## Stated task
Please gather every line in the listing below that contains the word "catalogue" and copy each such line in full.

Dataset items:

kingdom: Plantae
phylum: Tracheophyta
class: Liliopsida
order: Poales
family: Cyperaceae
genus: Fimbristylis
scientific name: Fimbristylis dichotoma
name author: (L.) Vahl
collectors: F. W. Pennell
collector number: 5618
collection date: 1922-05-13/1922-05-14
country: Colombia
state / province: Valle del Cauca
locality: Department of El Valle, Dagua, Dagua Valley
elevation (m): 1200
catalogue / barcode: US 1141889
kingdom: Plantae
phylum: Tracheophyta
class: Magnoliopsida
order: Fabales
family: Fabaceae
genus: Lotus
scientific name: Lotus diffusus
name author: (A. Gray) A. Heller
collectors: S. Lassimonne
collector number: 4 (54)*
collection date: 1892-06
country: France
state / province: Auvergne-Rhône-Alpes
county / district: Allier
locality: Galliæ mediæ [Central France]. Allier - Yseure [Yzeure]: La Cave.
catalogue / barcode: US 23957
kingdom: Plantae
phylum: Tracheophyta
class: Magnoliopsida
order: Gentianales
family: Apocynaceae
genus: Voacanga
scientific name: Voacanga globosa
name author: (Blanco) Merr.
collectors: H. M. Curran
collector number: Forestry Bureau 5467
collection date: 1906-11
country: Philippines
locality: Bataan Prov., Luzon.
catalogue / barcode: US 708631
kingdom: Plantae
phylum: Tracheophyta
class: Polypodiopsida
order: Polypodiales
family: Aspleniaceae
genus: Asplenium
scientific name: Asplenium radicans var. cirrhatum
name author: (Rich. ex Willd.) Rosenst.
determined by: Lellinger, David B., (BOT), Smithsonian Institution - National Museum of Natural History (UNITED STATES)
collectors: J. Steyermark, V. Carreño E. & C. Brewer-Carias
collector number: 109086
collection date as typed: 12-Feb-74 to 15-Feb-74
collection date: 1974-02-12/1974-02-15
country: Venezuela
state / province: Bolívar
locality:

## Written answer
catalogue / barcode: US 1141889
catalogue / barcode: US 23957
catalogue / barcode: US 708631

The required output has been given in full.